> **What this task involves**:
Retype the listing below, starting from its first line and ending with the line containing "island: New Guinea". Keep every line the same.

Stored data
......
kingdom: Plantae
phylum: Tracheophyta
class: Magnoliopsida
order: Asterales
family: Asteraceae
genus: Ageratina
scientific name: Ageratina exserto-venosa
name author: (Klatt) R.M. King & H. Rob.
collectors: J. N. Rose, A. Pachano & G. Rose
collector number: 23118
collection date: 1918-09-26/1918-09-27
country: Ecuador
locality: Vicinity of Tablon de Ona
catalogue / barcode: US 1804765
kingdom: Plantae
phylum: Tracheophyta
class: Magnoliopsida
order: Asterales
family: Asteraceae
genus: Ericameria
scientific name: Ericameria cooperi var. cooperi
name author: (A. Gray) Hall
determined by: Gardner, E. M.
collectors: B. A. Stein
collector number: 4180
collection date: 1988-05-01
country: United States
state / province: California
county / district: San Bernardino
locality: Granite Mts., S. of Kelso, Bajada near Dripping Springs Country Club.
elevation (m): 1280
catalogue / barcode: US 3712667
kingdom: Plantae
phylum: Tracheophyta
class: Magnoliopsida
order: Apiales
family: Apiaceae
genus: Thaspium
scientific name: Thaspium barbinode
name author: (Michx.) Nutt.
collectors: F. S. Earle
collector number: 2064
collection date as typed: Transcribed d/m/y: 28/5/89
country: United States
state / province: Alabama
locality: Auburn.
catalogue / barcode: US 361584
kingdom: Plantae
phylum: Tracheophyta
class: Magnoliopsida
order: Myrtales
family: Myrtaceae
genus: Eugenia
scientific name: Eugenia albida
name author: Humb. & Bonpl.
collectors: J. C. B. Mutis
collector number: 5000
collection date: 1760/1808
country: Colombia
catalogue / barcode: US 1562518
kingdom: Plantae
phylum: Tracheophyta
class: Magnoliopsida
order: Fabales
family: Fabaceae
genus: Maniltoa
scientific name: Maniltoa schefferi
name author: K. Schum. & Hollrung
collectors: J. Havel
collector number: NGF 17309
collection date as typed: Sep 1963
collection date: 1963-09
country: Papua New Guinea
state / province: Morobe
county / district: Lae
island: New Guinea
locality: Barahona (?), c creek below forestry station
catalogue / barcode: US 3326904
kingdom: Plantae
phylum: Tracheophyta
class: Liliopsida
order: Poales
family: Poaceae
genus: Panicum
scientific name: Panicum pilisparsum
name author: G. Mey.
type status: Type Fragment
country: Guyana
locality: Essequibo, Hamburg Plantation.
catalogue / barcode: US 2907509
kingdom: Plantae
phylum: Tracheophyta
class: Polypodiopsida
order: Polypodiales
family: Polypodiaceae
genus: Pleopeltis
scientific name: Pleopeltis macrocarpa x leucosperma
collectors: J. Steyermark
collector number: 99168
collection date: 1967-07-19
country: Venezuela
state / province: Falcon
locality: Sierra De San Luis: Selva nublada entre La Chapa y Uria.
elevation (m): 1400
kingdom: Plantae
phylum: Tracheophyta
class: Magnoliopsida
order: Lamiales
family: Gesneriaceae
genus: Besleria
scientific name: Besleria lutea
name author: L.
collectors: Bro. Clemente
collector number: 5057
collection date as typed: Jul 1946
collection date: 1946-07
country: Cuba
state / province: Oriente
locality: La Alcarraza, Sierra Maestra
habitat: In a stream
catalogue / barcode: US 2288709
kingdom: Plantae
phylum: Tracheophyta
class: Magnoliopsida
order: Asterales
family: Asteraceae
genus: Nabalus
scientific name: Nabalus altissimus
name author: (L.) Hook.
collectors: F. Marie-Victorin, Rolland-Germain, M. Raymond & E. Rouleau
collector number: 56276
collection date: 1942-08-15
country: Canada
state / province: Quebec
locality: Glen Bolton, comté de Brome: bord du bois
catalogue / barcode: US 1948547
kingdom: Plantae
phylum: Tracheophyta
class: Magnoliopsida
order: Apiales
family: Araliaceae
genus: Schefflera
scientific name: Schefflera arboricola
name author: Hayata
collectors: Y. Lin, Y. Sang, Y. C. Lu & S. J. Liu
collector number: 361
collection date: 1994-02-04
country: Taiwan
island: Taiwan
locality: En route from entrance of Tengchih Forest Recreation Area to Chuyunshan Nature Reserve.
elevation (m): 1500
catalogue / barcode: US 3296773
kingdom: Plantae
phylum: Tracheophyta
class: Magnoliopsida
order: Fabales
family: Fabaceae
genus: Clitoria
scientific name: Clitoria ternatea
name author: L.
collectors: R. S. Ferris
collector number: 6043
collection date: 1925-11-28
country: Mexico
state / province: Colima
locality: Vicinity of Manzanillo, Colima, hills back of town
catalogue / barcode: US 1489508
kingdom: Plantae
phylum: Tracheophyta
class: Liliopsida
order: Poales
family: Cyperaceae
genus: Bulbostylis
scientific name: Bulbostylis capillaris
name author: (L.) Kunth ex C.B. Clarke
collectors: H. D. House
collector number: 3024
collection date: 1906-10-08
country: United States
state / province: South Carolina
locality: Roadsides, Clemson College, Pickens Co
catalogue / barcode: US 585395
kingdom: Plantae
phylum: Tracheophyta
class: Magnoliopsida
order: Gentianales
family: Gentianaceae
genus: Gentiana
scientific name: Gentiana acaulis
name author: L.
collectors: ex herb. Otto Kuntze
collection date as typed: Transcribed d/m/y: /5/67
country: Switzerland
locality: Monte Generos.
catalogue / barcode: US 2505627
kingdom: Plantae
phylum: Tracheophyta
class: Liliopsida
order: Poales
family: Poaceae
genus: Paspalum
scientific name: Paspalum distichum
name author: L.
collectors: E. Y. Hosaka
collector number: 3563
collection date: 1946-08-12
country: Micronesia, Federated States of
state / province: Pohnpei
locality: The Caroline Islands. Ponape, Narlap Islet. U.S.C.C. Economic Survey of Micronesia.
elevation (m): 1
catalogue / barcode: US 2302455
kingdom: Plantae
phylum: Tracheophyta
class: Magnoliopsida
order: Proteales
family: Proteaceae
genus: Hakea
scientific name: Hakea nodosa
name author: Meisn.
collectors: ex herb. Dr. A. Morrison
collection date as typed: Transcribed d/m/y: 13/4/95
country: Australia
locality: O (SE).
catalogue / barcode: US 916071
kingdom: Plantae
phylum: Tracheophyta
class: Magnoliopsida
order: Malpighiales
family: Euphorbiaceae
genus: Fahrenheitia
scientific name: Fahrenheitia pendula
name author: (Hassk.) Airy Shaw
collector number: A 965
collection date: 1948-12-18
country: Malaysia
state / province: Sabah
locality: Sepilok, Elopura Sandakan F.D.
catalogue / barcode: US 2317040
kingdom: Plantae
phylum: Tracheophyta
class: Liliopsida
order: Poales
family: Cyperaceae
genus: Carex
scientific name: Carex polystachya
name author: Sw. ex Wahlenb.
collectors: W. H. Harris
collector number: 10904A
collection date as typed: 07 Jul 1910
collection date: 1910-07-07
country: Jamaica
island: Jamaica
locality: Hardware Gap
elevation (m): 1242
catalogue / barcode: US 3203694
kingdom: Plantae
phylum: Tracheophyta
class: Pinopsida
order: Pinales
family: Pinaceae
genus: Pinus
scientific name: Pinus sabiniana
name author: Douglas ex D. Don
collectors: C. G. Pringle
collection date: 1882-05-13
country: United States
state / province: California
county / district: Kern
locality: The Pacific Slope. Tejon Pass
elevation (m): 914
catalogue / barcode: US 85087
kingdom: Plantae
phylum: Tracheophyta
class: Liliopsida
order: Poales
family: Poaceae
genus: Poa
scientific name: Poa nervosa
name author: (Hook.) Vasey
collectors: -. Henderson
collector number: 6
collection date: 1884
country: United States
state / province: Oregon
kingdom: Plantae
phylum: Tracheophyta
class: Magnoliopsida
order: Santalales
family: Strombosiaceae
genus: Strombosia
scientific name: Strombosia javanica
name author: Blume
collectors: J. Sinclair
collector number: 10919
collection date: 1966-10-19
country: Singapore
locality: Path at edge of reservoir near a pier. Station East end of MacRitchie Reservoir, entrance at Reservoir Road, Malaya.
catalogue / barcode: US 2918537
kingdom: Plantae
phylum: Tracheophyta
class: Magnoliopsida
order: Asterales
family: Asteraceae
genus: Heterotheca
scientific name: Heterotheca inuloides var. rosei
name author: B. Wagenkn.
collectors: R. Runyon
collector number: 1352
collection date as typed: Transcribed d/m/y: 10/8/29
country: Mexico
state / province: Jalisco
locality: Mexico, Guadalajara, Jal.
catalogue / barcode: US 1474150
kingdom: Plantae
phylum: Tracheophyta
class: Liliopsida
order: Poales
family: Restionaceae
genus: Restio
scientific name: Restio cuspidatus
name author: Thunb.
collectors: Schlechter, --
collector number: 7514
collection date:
......
> **Exercise output**:
kingdom: Plantae
phylum: Tracheophyta
class: Magnoliopsida
order: Asterales
family: Asteraceae
genus: Ageratina
scientific name: Ageratina exserto-venosa
name author: (Klatt) R.M. King & H. Rob.
collectors: J. N. Rose, A. Pachano & G. Rose
collector number: 23118
collection date: 1918-09-26/1918-09-27
country: Ecuador
locality: Vicinity of Tablon de Ona
catalogue / barcode: US 1804765
kingdom: Plantae
phylum: Tracheophyta
class: Magnoliopsida
order: Asterales
family: Asteraceae
genus: Ericameria
scientific name: Ericameria cooperi var. cooperi
name author: (A. Gray) Hall
determined by: Gardner, E. M.
collectors: B. A. Stein
collector number: 4180
collection date: 1988-05-01
country: United States
state / province: California
county / district: San Bernardino
locality: Granite Mts., S. of Kelso, Bajada near Dripping Springs Country Club.
elevation (m): 1280
catalogue / barcode: US 3712667
kingdom: Plantae
phylum: Tracheophyta
class: Magnoliopsida
order: Apiales
family: Apiaceae
genus: Thaspium
scientific name: Thaspium barbinode
name author: (Michx.) Nutt.
collectors: F. S. Earle
collector number: 2064
collection date as typed: Transcribed d/m/y: 28/5/89
country: United States
state / province: Alabama
locality: Auburn.
catalogue / barcode: US 361584
kingdom: Plantae
phylum: Tracheophyta
class: Magnoliopsida
order: Myrtales
family: Myrtaceae
genus: Eugenia
scientific name: Eugenia albida
name author: Humb. & Bonpl.
collectors: J. C. B. Mutis
collector number: 5000
collection date: 1760/1808
country: Colombia
catalogue / barcode: US 1562518
kingdom: Plantae
phylum: Tracheophyta
class: Magnoliopsida
order: Fabales
family: Fabaceae
genus: Maniltoa
scientific name: Maniltoa schefferi
name author: K. Schum. & Hollrung
collectors: J. Havel
collector number: NGF 17309
collection date as typed: Sep 1963
collection date: 1963-09
country: Papua New Guinea
state / province: Morobe
county / district: Lae
island: New Guinea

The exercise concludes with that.